Menu Tidak Variatif: Kenyang Tanpa Sehat
Monotoninya menu juga menjadi masalah serius. Banyak sekolah hanya menyajikan makanan berbasis nasi dengan lauk sederhana seperti tempe goreng atau mi instan. Buah dan sayur kerap absen, sementara minuman sehat jarang tersedia.
Lebih memprihatinkan, beberapa penyedia makanan tidak memperhatikan kebutuhan khusus anak. Misalnya, anak yang alergi seafood tetap diberikan lauk ikan, atau siswa dengan intoleransi laktosa dipaksa mengonsumsi susu. Akibatnya, makanan tidak dikonsumsi, bahkan dibuang.

- LATIHAN A:
Tolong pilih setiap baris dalam daftar yang memuat kata "What".
Teks tentang menu makan sekolah dan daftar berikut berasal dari sumber yang berbeda.

- CATATAN DATA:

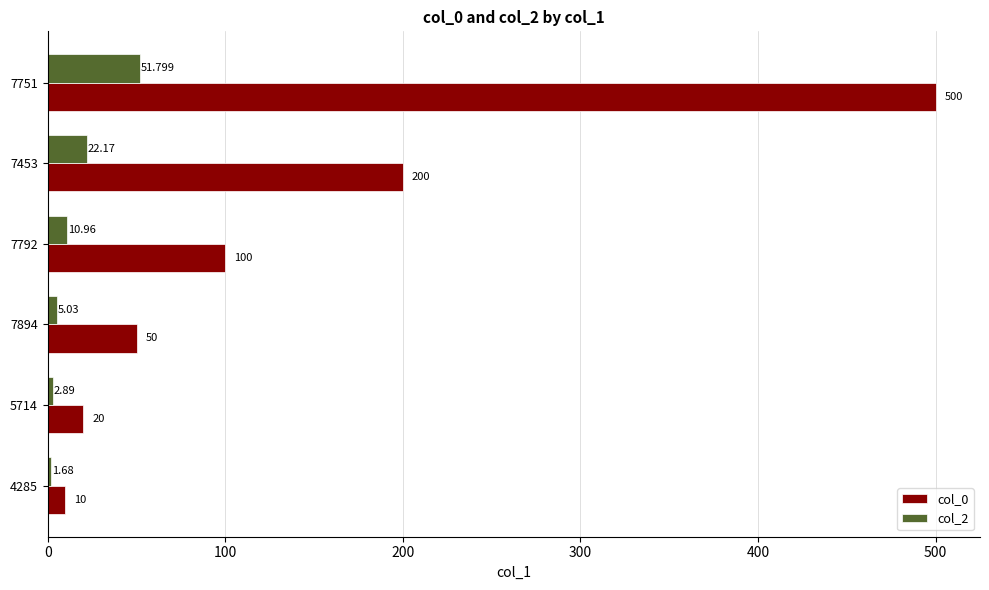

At which category is the sum across all series the highest?

7751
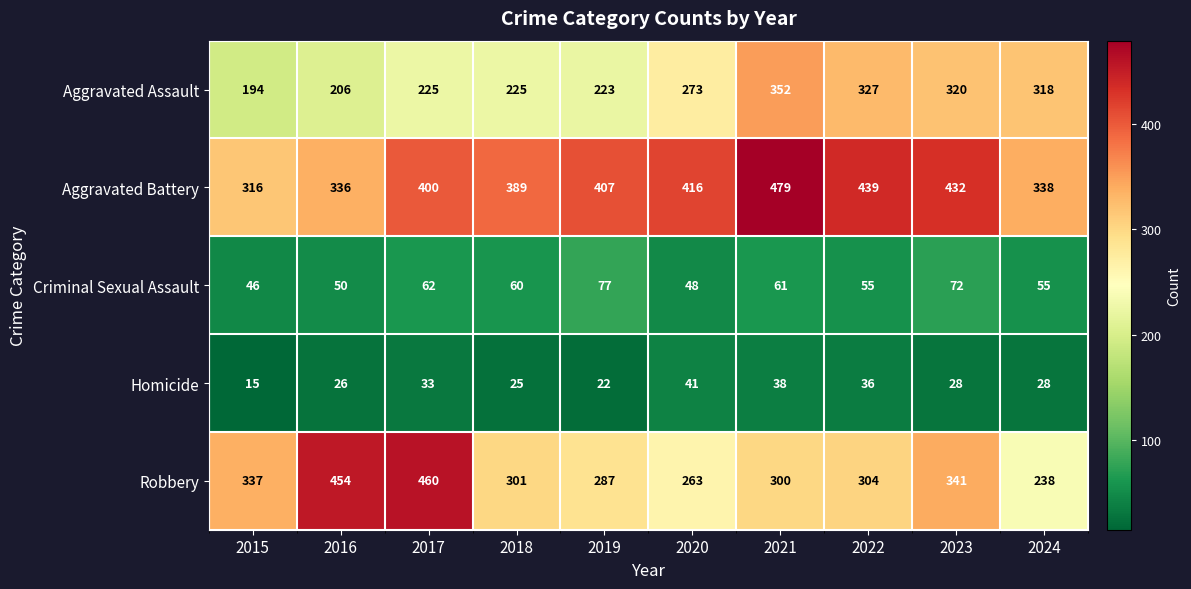

Count the number of data series in this chart.

5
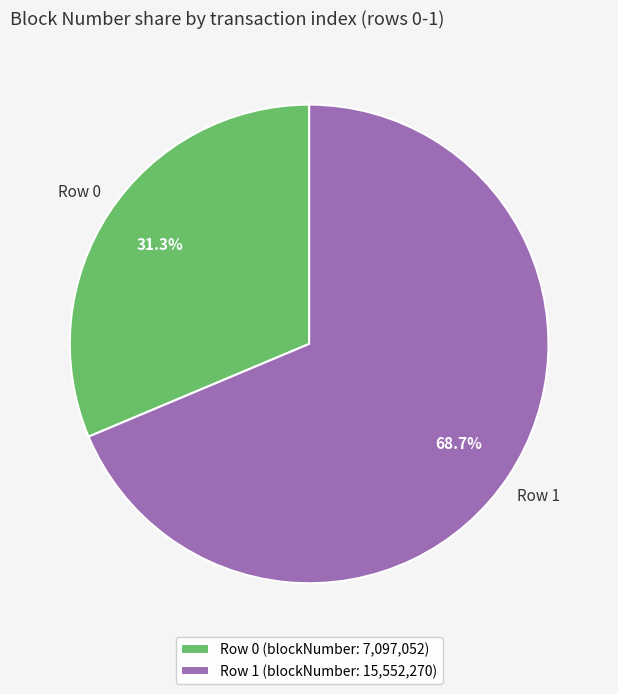

Approximately how many times larger is the value at Row 0 (blockNumber: 7,097,052) compared to Row 1 (blockNumber: 15,552,270)?

0.5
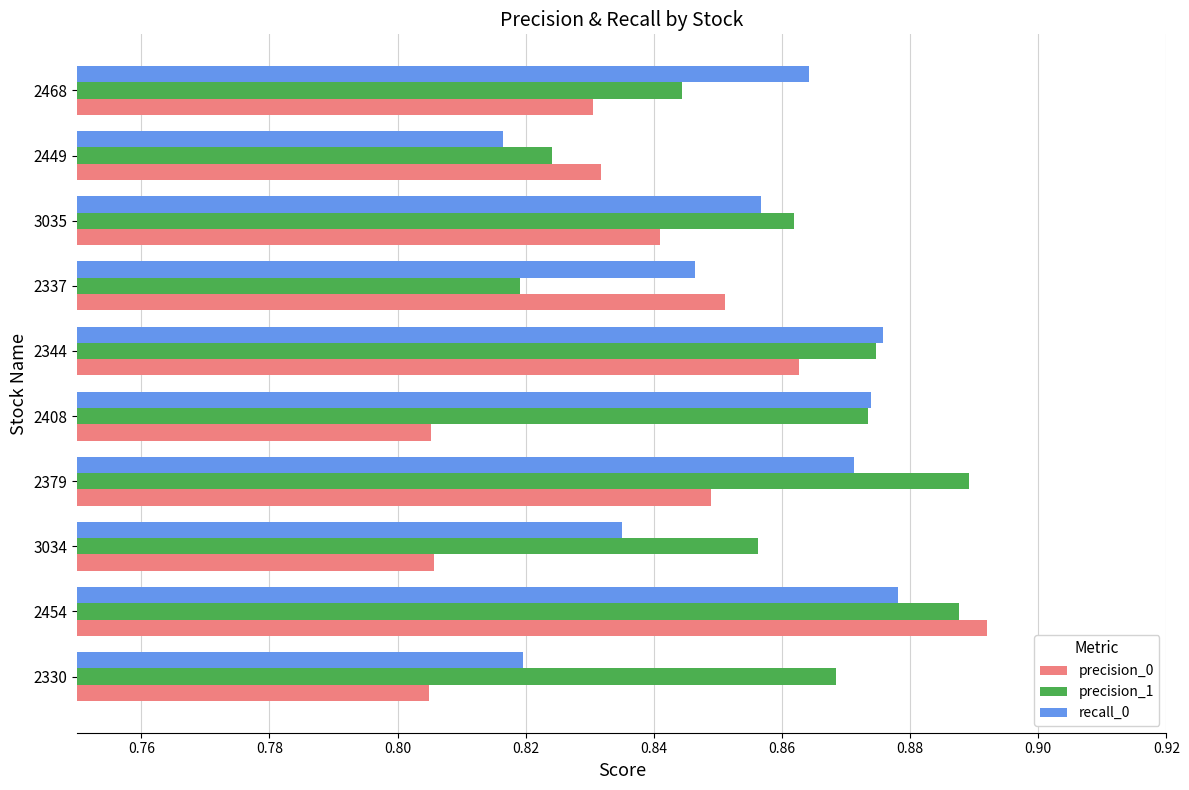

What is the sum of all recall_0 values?

8.5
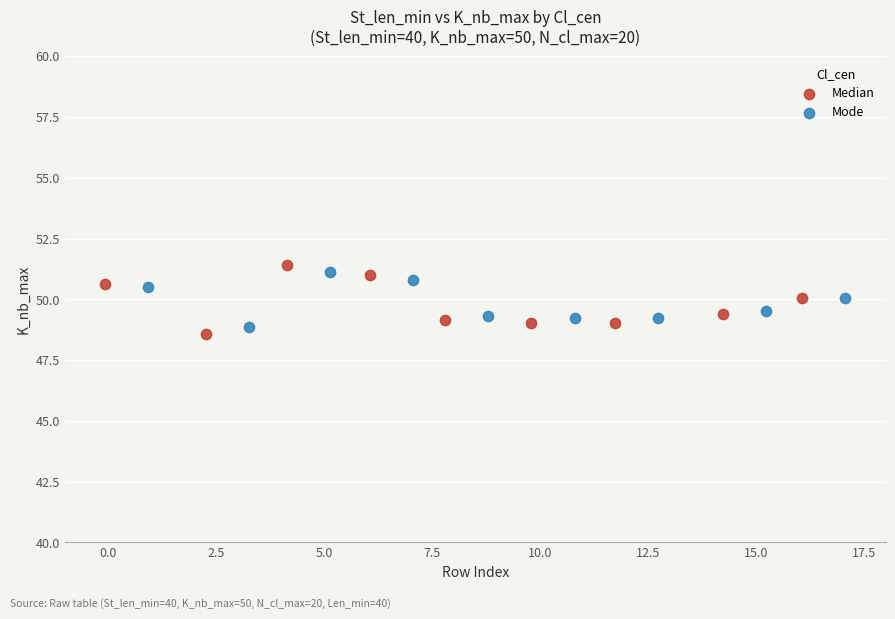

Which series reaches the maximum Y coordinate?

Median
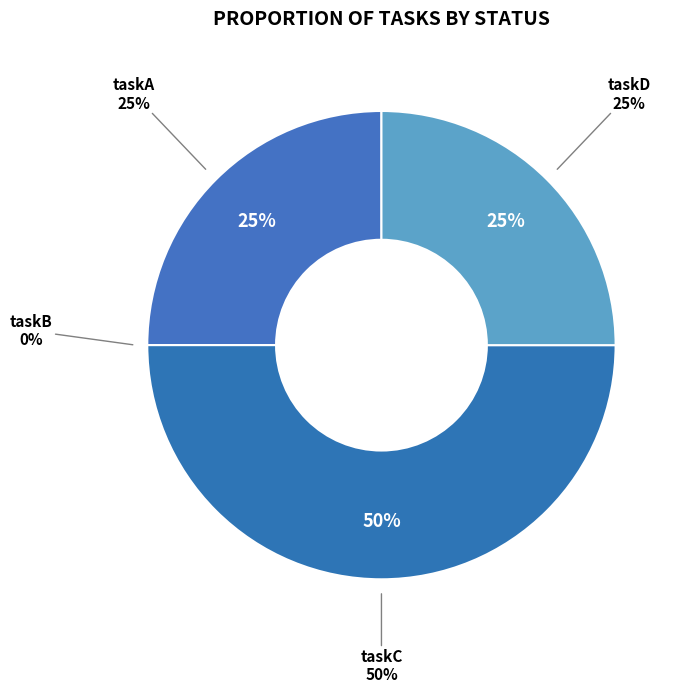

What percentage is the taskC slice, to the nearest percent?

50%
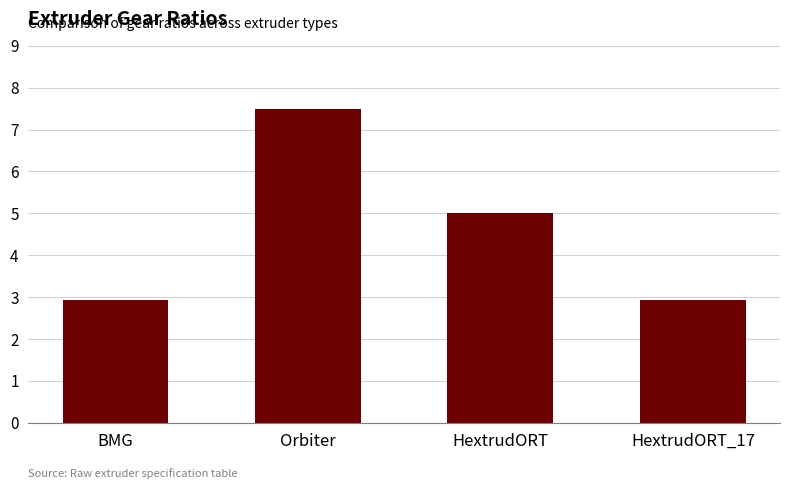

At which category does the chart reach its peak across all series?

Orbiter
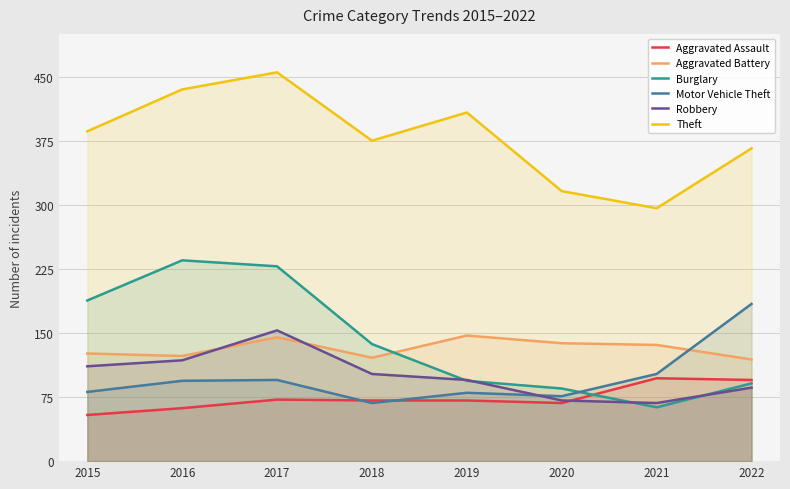

What is the maximum value for Motor Vehicle Theft?

184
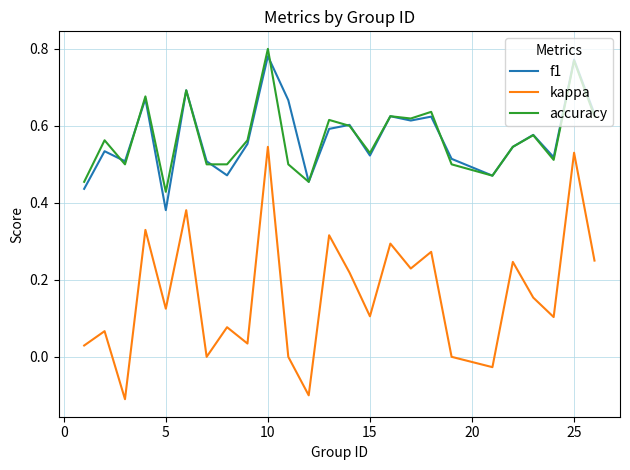

True or false: f1 and kappa cross at least once.

False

- LATIHAN B:
Jawab pertanyaan berikut berdasarkan teks tentang menu makan sekolah di atas.
(i) Makanan seperti apa yang hanya disajikan oleh banyak sekolah?
(ii) Lauk apa yang tetap diberikan kepada anak yang alergi seafood?
(iii) Apa akibatnya ketika kebutuhan khusus anak tidak diperhatikan?

- JAWABAN AKHIR A:
What is the sum of all recall_0 values?
What percentage is the taskC slice, to the nearest percent?
What is the maximum value for Motor Vehicle Theft?

- JAWABAN AKHIR B:
(i) Makanan berbasis nasi dengan lauk sederhana seperti tempe goreng atau mi instan.
(ii) Lauk ikan.
(iii) Makanan tidak dikonsumsi, bahkan dibuang.